1) eliminazione dell’obbligo – per le imprese in fallimento – di presentare il modello degli studi di settore.
2) il modello unico che verrà integrato con altre notizie da far arrivare all’amministrazione finanziaria.
3) sempre in relazione alle modifiche del modello unico dal 2014 è stato eliminato l’obbligo della comunicazione alle direzioni regionali sulle “grandi” minusvalenze.

4) lo “spesometro” viene in qualche modo sostituito dal nuovo modello che occorre per comunicare i contratti di leasing e noleggio e così come le operazioni con paesi black list.

5) il contribuente potrà autorizzare al proprio cassetto fiscale a più intermediari.

Non ci rendiamo conto di quale sia il vantaggio per le imprese ed il loro interesse per queste sterili misure.

E’ la stessa cosa che succede,  quando un chirurgo che assiste un malato di peritonite anzichè operarlo altrimenti muore, gli da una spuntatina ai capelli, giusto per non star lì senza far niente.
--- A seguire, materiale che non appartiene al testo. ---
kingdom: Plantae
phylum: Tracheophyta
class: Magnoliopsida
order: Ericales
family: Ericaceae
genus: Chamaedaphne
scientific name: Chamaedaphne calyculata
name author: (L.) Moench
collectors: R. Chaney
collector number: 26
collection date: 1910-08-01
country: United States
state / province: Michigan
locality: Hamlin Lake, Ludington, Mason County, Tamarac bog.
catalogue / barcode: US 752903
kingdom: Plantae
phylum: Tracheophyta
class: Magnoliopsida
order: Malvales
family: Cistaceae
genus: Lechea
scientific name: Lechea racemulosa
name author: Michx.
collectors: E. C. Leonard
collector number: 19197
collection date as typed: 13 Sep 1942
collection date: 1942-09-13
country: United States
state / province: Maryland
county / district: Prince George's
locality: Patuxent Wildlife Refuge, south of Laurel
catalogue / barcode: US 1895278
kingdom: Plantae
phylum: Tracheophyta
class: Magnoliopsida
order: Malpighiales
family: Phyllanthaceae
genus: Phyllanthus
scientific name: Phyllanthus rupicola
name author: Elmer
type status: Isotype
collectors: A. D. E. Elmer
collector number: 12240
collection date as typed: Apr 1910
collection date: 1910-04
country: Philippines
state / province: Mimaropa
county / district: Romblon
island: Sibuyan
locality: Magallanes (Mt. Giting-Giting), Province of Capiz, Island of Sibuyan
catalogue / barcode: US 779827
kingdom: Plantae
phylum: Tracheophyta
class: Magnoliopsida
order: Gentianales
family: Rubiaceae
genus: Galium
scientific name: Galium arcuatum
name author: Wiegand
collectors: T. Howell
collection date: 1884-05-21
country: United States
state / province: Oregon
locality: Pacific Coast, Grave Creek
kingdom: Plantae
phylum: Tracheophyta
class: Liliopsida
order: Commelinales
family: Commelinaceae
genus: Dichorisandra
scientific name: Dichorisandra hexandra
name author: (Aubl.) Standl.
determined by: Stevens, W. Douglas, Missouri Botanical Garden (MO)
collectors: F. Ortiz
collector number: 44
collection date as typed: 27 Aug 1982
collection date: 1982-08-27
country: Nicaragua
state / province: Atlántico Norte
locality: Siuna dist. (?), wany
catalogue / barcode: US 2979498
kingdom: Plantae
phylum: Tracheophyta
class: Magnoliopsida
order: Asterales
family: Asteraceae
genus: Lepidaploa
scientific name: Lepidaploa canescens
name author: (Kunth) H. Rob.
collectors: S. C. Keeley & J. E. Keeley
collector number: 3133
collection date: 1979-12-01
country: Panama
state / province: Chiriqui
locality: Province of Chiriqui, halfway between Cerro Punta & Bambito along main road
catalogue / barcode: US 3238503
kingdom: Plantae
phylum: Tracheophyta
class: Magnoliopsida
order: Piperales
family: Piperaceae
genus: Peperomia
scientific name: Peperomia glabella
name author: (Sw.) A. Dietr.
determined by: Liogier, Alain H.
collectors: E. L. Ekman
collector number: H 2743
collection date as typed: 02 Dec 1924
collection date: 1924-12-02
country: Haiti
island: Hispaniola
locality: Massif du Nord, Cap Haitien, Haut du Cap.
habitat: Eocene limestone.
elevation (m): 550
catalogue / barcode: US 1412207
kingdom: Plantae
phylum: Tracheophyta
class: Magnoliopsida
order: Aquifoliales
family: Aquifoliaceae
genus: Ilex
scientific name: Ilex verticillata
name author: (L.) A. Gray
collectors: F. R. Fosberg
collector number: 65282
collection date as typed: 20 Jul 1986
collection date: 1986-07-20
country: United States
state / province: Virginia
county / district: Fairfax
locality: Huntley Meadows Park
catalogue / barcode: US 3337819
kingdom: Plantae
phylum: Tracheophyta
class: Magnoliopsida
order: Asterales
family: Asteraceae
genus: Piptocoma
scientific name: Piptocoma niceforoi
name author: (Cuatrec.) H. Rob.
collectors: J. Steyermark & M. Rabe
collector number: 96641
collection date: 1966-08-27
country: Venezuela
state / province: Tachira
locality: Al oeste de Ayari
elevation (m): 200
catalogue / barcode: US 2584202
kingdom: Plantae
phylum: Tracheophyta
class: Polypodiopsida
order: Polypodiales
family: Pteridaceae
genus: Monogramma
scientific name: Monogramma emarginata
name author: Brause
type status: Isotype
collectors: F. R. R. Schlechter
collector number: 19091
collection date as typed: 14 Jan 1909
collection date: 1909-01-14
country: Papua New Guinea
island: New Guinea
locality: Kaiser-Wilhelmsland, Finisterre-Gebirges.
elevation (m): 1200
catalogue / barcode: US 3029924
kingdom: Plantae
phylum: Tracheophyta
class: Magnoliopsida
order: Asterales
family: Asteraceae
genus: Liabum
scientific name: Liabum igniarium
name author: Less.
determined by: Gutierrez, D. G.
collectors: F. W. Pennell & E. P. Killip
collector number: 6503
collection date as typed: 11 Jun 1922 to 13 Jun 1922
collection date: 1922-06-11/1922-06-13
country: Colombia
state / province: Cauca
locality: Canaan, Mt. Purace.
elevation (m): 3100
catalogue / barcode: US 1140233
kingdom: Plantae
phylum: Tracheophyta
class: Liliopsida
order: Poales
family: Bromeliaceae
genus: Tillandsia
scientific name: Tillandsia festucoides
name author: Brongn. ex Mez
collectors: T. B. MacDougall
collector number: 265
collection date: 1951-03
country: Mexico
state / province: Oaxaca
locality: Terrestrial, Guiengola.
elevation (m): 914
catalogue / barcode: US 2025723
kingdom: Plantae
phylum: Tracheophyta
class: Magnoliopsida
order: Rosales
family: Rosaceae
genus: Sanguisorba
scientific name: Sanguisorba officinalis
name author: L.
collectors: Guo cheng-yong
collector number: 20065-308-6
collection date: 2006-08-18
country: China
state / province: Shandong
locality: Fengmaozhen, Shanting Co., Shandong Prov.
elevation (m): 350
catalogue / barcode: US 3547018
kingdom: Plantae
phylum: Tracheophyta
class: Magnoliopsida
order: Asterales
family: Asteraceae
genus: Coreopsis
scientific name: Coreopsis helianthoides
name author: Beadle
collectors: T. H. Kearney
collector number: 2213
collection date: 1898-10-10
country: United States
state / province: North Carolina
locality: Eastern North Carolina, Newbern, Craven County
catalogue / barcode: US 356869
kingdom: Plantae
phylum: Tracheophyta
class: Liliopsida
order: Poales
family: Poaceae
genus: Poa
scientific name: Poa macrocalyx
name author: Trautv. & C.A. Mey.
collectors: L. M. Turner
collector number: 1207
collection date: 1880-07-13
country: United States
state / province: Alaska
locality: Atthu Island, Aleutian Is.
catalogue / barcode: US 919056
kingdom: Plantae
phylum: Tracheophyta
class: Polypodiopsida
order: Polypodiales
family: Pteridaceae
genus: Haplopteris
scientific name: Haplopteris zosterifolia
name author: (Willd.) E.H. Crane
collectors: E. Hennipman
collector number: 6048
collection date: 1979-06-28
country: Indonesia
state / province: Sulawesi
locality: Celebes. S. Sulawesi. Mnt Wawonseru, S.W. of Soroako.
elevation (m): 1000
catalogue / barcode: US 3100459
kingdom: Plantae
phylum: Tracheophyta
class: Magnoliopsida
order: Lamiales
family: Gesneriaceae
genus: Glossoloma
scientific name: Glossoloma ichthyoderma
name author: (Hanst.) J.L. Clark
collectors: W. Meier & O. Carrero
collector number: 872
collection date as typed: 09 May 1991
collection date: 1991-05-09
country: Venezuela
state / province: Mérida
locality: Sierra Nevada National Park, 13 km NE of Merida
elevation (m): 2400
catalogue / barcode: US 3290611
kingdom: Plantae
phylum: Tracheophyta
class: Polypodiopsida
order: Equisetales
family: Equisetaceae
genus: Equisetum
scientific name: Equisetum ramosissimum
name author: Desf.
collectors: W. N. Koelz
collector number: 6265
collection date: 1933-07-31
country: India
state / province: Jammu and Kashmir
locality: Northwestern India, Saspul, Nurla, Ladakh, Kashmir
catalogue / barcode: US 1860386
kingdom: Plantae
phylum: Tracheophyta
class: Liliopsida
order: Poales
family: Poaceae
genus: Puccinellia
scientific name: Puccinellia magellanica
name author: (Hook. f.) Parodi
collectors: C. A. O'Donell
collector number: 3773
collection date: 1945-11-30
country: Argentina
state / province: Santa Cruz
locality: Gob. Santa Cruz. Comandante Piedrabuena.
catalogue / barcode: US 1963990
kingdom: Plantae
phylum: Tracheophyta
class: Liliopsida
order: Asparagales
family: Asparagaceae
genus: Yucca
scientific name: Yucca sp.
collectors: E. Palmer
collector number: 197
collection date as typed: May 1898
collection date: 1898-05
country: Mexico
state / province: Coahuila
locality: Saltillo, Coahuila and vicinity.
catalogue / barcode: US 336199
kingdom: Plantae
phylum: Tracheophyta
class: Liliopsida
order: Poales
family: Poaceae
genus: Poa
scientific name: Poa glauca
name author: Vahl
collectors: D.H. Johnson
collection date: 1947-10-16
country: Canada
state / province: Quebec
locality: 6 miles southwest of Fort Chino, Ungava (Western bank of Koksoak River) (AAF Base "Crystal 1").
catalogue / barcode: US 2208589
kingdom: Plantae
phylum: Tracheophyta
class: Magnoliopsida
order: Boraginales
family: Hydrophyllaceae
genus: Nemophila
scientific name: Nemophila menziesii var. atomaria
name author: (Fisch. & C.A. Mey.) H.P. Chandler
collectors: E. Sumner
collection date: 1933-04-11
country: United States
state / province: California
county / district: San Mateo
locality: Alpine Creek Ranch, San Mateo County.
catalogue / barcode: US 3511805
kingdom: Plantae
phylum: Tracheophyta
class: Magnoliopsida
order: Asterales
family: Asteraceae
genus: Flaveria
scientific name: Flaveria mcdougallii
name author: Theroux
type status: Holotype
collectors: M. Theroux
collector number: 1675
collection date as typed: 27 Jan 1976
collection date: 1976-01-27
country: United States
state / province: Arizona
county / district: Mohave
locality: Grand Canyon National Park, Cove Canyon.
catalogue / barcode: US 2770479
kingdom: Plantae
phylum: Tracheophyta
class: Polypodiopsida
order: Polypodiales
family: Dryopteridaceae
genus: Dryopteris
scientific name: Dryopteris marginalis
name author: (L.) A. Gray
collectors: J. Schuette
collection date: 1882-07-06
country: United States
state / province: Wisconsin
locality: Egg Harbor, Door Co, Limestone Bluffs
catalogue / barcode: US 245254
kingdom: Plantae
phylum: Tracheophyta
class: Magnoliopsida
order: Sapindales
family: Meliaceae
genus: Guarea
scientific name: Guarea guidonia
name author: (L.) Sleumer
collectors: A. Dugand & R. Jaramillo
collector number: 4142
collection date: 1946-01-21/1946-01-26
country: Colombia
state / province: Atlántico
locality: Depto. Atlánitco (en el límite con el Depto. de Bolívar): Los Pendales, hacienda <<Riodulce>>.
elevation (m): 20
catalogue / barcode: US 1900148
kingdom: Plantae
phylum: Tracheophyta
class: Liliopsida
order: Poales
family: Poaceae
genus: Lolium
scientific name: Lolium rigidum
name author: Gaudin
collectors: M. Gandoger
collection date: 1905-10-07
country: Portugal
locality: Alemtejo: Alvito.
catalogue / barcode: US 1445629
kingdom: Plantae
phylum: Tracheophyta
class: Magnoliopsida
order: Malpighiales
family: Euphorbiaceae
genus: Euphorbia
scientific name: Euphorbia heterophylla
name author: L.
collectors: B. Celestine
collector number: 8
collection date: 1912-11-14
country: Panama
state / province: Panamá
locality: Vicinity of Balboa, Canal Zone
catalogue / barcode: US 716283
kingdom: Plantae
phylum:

Per salvare il salvabile bisogna cercare “in ogni modo” di mettere in campo queste due misure:

1) utilizzo della garanzia pubblica presso le banche per ridare liquidita’ alle imprese;
2) riduzione della pressione fiscale e del cuneo contributivo.

Solo queste due azioni e non cinquecento provvedimenti assolutamente inutili,  potranno rimettere in moto la macchina Italia.